━━━━━ Passage provided

However, the damage had already been done for those Americans who had previously been exposed to the radioactive fallout. Patterson writes that (quote) “The United States exploded at least 203 nuclear weapons in the Pacific & in Nevada between 1946 & 1961 . . . exposing an estimated 200,000 civilian & military personnel to some degree of radiation . . . Americans near the Nevada test sites were rocked & startled by blasts and flashes of light from the explosions. Thousands of people employed in clean-up operations, as well as ‘downwinders’ . . . in western states, claimed to suffer from the effects of radioactivity as a result of these tests” (close quote). To the federal government’s lasting discredit, US officials downplayed the potential danger of these tests as the time. Patterson argues that (quote) “It is now clear . . . that experts underestimated the dangers from [nuclear] experiments. It is also clear that officials in charge of atomic testing knowingly exposed human beings to nuclear fallout” (close quote). Murrin & his co-authors report that (quote) “Government documents finally declassified in the 1980s confirmed that people who lived ‘downwind’ from nuclear test sites during the 1940s & 50s suffered a number of atomic-related illnesses. Subsequent new revelations showed that the government had covertly experimented with radioactive materials on unsuspecting American citizens” (close quote). The so-called “downwinders” greatly outnumbered the unlucky few who were intentionally exposed to radiation by federal defense agencies, but this larger group also had substantial cause to feel wronged by the US government. According to Erik Neumann of KUER, a Salt Lake City based National Public Radio affiliate, (quote) “Thousands of people living in Nevada, Utah, & Arizona at the time of the Nevada Test Site nuclear explosions were unknowingly blanketed with radioactive fallout. The result is a legacy of [high rates of] illness & diagnoses of 19 different cancers” (close quote). 

 

In 1990, the United States Congress passed the Radiation Exposure Compensation Act, which was subsequently signed into law by President George H.W. Bush. The bill provided financial compensation for downwinders harmed by nuclear fallout, and also gave benefits to uranium miners throughout the American West, who had also been exposed to dangerous levels of radiation in the workplace. Neumann reports that (quote) “To date, the federal government has paid out $2.3 billion [dollars] to around 50,000 people” (close quote). As terrible as the US government’s Early Cold War recklessness toward the health of ordinary citizens strikes us today, the bipartisan passage of the Radiation Exposure Compensation Act during the Late Cold War era reminds of a strange time when Congress actually was able to habitually pass legislation to address major social problems. Weird, right?

 

            Other legacies of 1950s US nation defense efforts would also have negative effects upon the long-term health & safety of millions of Americans. Patterson notes that (quote) “The legacy of Eisenhower foreign policy in Vietnam after 1956 was also grim & lasting” (close quote). We first discussed Vietnam in Episode 2, describing how in 1945 President Truman ignored an appeal for US assistance from a Vietnamese independence movement leader named Ho Chi Minh, whom the American government distrusted because of his Communist leanings. Instead, the Truman Administration opposed Vietnamese independence & supported the restoration of Vietnam as a colony of the French Empire, which was an important US ally. The Americans helped to fund the French in their war against Communist Vietnamese insurgents well into the mid-1950s. It may seem strange that Vietnam, a small, obscure country halfway around the world, was so important to the Americans, but after the fall of China to Communism & the Korean War, the USA was highly sensitive to any further expansions of the Communist Bloc in East Asia.

━━━━━━━━━━
━━━━━ Data provided

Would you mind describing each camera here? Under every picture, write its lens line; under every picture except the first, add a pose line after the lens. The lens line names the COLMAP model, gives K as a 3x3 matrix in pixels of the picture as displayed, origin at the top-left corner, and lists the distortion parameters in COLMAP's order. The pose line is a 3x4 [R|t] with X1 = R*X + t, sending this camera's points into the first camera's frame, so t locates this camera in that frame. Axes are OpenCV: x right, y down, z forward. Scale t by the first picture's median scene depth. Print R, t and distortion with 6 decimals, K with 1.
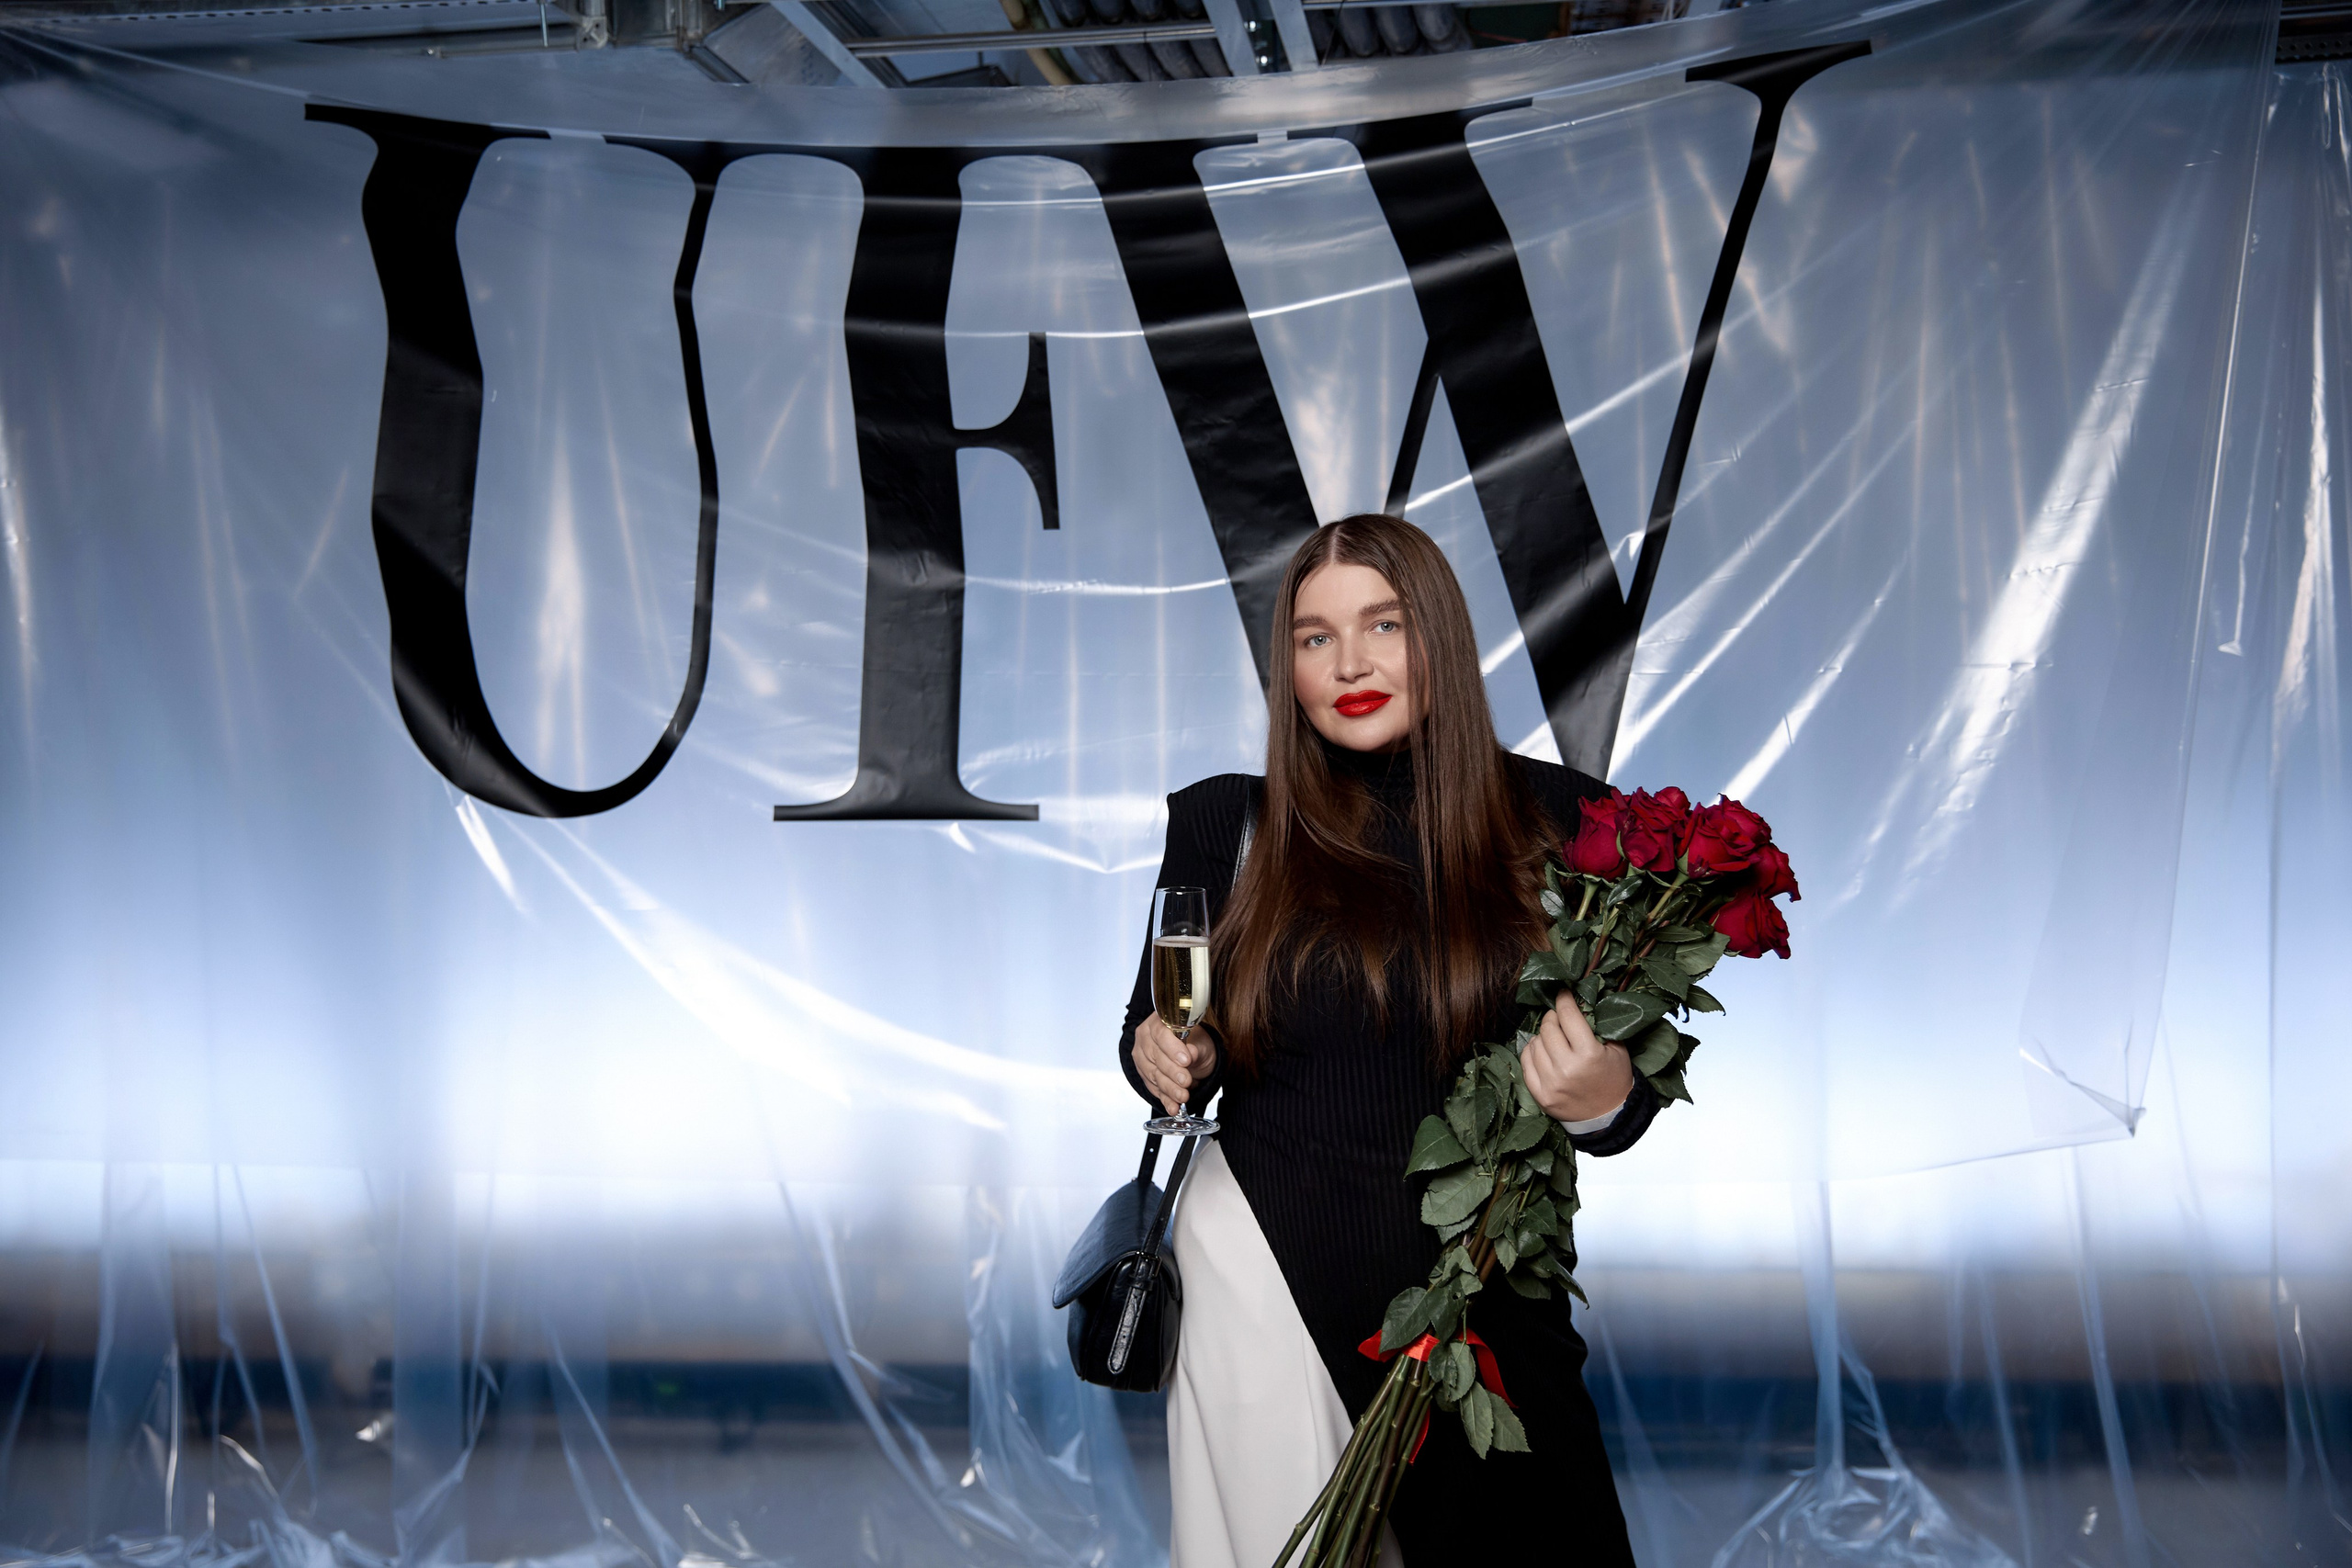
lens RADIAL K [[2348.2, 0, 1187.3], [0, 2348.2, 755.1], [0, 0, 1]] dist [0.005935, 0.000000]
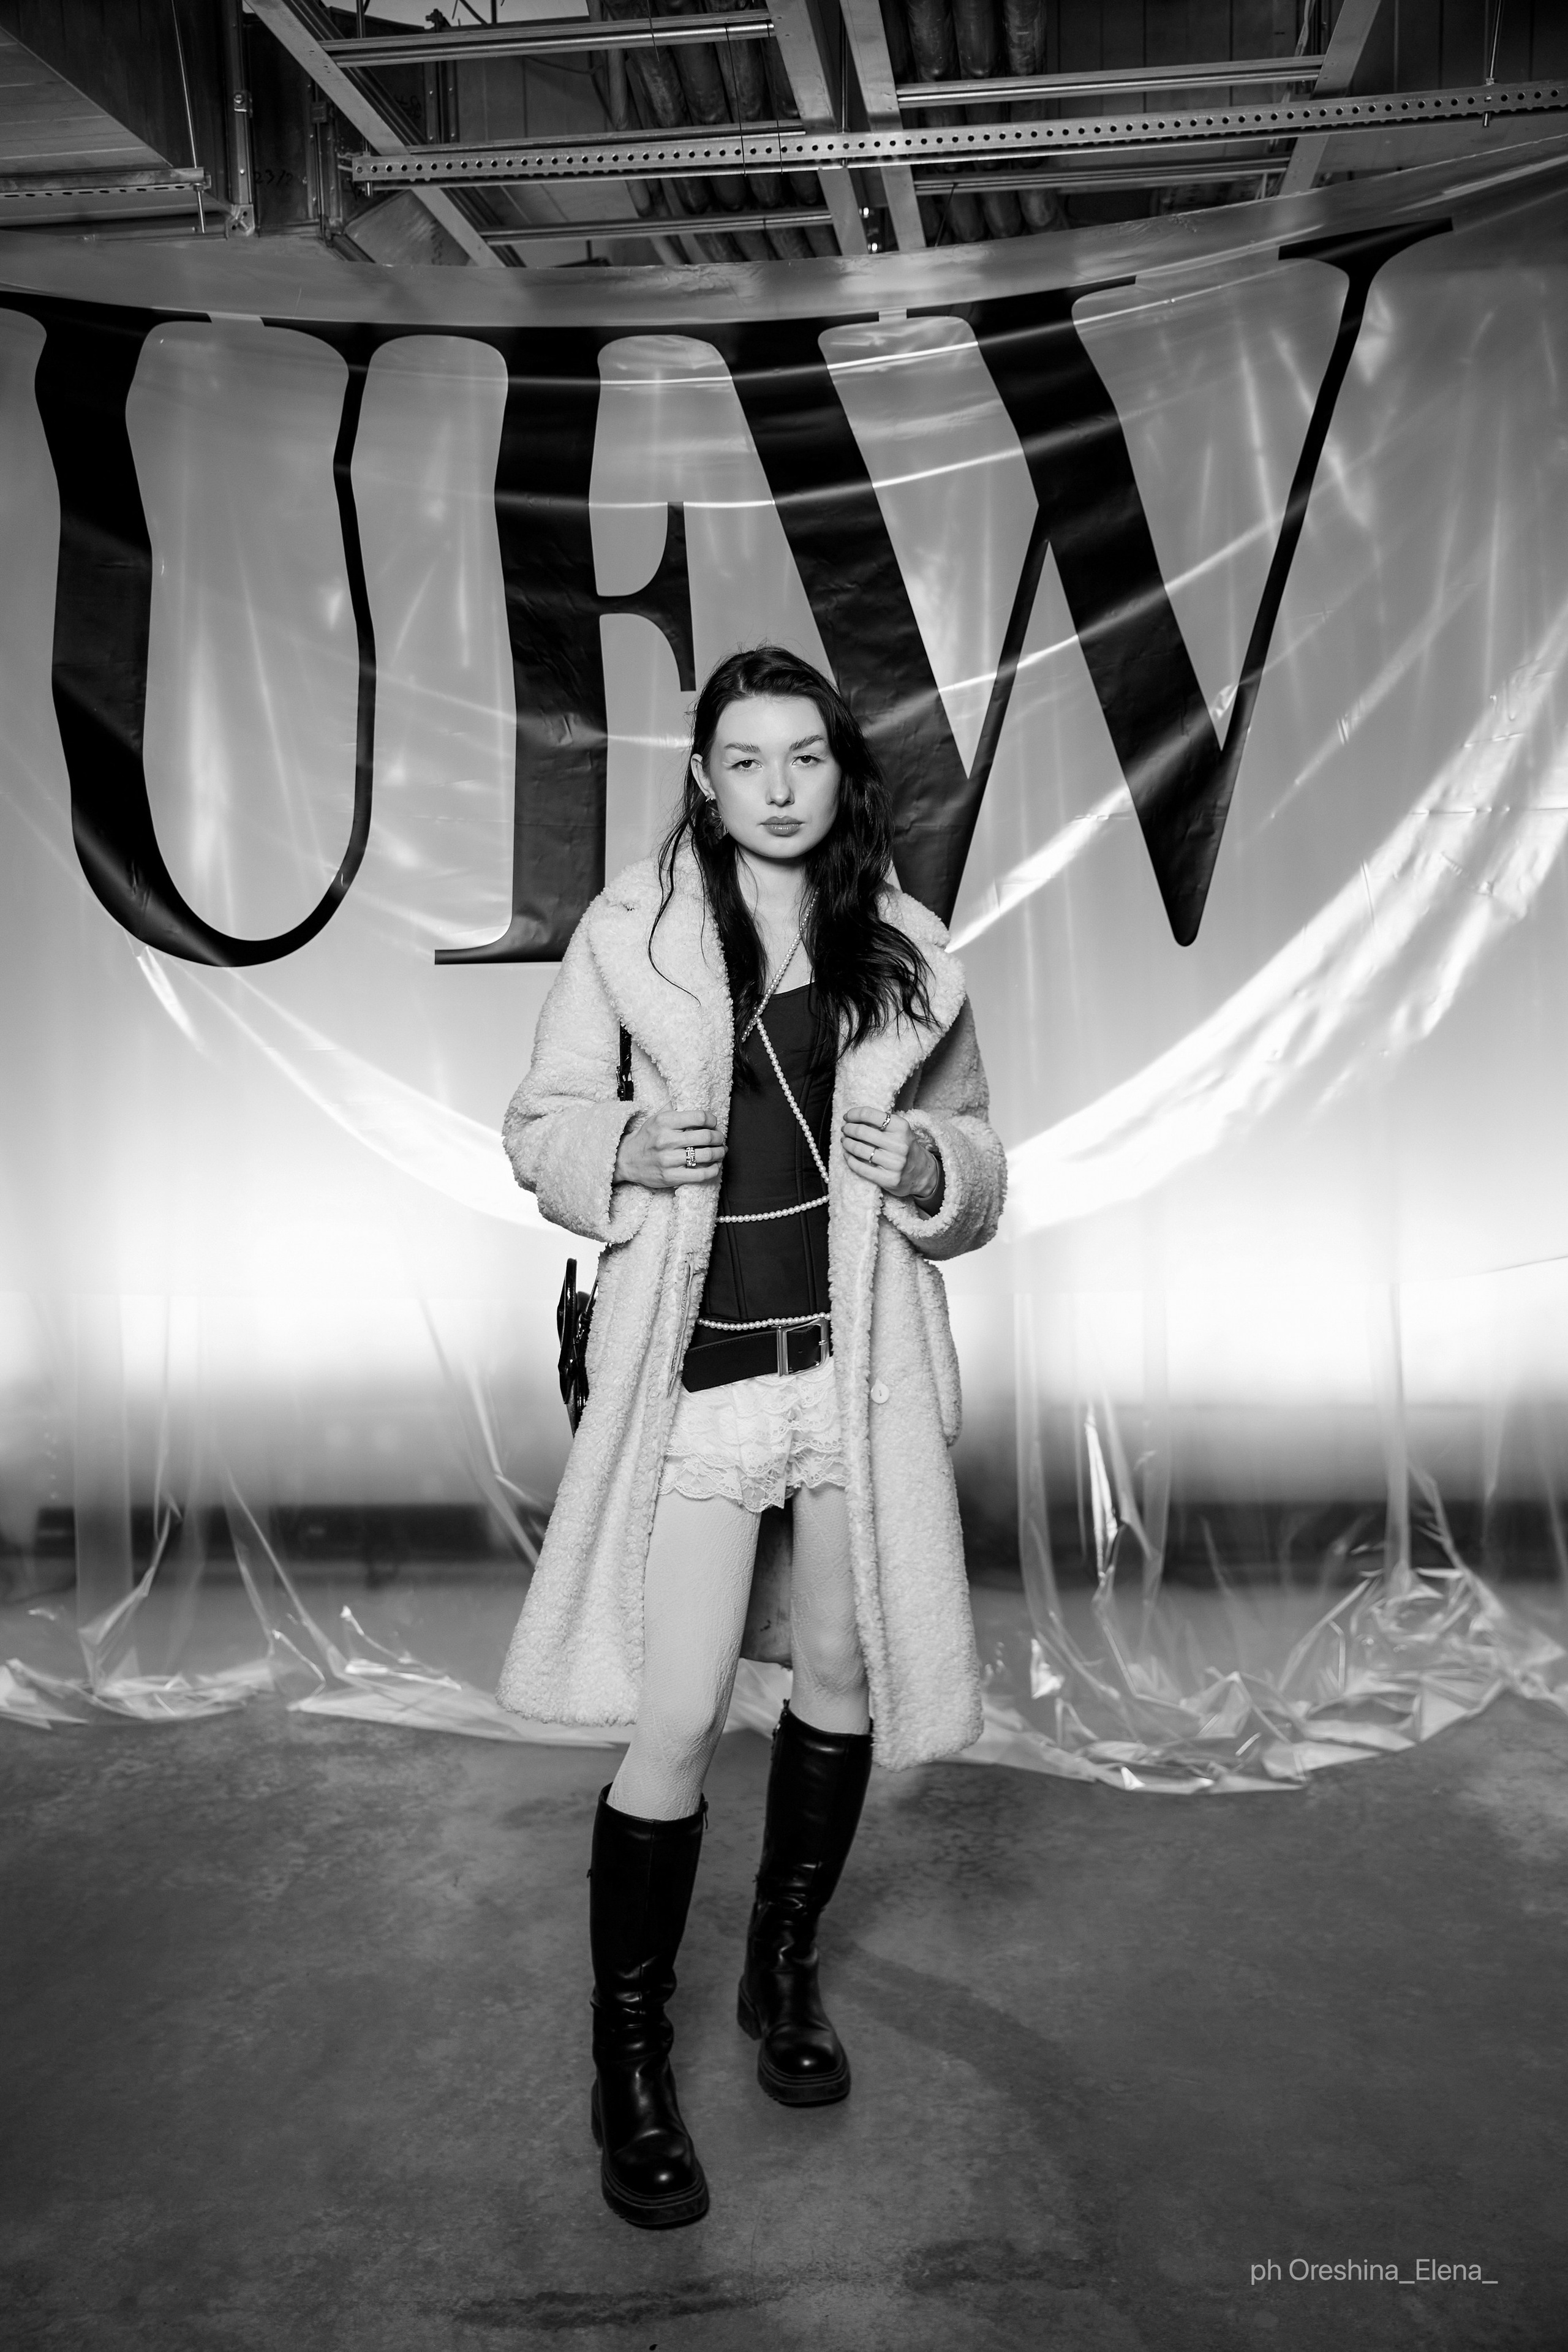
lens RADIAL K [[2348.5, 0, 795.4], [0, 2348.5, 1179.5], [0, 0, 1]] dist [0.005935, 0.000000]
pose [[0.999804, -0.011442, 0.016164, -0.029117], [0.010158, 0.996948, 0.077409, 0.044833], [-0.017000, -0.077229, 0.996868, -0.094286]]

━━━━━━━━━━

* **Your tasks**
**A.** According to the passage on nuclear testing, how many nuclear weapons did the United States explode in the Pacific and in Nevada between 1946 and 1961?
**B.** Set down the part of the passage on nuclear testing that begins at the words "In 1990, the" and stops after the words "problems. Weird, right?", copying it exactly.

* **Numbered responses**
**A.** At least 203.

**B.**
In 1990, the United States Congress passed the Radiation Exposure Compensation Act, which was subsequently signed into law by President George H.W. Bush. The bill provided financial compensation for downwinders harmed by nuclear fallout, and also gave benefits to uranium miners throughout the American West, who had also been exposed to dangerous levels of radiation in the workplace. Neumann reports that (quote) “To date, the federal government has paid out $2.3 billion [dollars] to around 50,000 people” (close quote). As terrible as the US government’s Early Cold War recklessness toward the health of ordinary citizens strikes us today, the bipartisan passage of the Radiation Exposure Compensation Act during the Late Cold War era reminds of a strange time when Congress actually was able to habitually pass legislation to address major social problems. Weird, right?